If you live an active lifestyle pain is unavoidable.  Stressing our muscles and joints to a certain degree is how our bodies get stronger and more resilient.  However, there’s a lot of room for over-stressing and over-doing.  That’s why pain is your body’s ultimate protective mechanism and shouldn’t be ignored.  It’s how your body tells you that the demand placed on it is more than its current capacity.  To ignore this would be like ignoring your check-engine-light and taking a cross-country trip.  You’ve always wanted to do it and no little light is going to stop you.  The light won’t, but a damaged engine will.

Check engine light in yellow on automobile dashboard

Signs that you need to make a pit stop and find the root-cause of your pain:

  1. Pain that is stabbing and sharp in nature.
  2. Nerve symptoms: shooting, burning, numbness, tingling
  3. Pain that restricts activity and range of motion
  4. Pain that has become chronic
  5. Pain after hearing a pop and/or followed by inflammation

Traffic light

Minor tweaks and twinges may simply require activity modifications in order to get the green light to go.  These things include:

  1. Improving technique and form (it’s important to get together with a coach or trainer to help you work on these issues because you’ll likely not be able to catch them on your own).
  2. Peeling back and grading your exposure to activity especially if it’s a new activity or you haven’t done it in a while.
  3. Warming up and cooling down before and after vigorous exercise.
  4. Adding variety of movements to prevent overuse.
  5. Scheduling rest and recovery in your week so your body can adapt and heal.

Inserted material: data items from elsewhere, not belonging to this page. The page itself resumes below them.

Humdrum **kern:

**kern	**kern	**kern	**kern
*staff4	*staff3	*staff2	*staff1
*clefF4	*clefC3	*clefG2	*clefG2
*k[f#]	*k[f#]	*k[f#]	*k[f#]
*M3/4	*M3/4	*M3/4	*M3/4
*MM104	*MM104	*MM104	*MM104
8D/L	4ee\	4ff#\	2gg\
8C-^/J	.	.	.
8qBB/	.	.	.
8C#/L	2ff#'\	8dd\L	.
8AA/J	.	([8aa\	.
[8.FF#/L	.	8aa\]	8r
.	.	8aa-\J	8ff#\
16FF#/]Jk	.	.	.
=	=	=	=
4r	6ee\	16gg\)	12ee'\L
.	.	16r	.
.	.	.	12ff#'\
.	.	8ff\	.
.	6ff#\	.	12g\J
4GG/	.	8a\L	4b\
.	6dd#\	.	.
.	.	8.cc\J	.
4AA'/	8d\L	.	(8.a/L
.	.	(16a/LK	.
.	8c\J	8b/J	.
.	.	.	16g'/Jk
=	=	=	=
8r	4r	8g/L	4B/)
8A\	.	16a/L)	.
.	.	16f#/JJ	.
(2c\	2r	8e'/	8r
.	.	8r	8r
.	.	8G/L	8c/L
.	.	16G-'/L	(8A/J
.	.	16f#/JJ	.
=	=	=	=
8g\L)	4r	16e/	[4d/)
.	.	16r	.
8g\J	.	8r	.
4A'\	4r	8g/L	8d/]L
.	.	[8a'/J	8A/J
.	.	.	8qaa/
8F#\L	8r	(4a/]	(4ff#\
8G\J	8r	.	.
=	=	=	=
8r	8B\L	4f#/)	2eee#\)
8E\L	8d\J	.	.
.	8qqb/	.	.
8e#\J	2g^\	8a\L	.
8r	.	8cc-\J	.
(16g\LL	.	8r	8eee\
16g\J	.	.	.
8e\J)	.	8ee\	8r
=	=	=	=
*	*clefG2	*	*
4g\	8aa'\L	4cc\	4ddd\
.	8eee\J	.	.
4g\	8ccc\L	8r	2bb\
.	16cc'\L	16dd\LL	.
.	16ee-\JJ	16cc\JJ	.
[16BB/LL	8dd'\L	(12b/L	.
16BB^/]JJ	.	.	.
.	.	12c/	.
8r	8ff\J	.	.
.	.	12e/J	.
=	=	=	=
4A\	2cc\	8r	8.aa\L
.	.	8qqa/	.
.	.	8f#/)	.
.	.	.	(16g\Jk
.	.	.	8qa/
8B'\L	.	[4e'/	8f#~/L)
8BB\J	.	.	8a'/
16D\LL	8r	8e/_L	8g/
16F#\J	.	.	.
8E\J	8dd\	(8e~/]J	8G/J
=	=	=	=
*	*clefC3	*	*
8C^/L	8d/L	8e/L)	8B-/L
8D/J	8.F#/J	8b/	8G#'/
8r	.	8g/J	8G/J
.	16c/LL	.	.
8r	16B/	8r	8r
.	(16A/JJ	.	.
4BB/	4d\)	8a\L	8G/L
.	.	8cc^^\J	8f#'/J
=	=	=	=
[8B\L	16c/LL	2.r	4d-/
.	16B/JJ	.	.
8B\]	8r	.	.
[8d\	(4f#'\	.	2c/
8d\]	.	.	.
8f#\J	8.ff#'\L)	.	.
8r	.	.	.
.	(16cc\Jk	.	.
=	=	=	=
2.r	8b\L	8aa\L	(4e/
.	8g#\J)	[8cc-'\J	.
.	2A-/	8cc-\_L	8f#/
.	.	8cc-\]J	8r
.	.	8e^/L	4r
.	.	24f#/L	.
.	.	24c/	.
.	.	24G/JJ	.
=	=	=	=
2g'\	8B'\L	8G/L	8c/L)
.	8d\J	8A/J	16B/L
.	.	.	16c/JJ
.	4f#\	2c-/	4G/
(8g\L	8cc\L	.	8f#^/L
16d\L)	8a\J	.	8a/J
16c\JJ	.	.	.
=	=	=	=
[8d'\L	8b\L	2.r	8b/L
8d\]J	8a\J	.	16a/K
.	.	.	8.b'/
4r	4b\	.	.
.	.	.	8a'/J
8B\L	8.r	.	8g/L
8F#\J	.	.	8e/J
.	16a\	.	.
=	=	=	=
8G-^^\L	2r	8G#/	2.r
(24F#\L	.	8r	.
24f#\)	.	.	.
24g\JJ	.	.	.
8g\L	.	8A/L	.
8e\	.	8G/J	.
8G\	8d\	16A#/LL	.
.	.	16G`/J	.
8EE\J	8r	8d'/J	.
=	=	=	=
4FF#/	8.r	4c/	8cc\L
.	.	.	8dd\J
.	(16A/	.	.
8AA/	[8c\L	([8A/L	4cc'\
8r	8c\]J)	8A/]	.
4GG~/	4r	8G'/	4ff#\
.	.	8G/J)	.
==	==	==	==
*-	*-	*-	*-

If minor tweaks and twinges aren’t corrected with the above recommendations then something more is going on.  Historically it will evolve to something more chronic if not addressed appropriately.  At this point it is not advisable to “push-through” the pain because you’ll simply continue to dig a deeper hole for yourself.

What happens if we ignore pain and continue to overuse our bodies?

Here are some examples of what happens if we continue to push through the pain in different scenarios:

  • If you’re a runner with shin-splints you could then develop stress fractures.
  • If you’re having trouble with overhead workouts because you feel a “pinch” in your shoulder you could tear a rotator cuff muscle.
  • If you have a stiff neck in the mornings and are starting to lose range of motion you could develop nerve pain down the arm.
  • If your lower back is always sore you could develop a disc herniation.

Hopefully, this gives you a frame work to better understand pain as your body’s protective mechanism.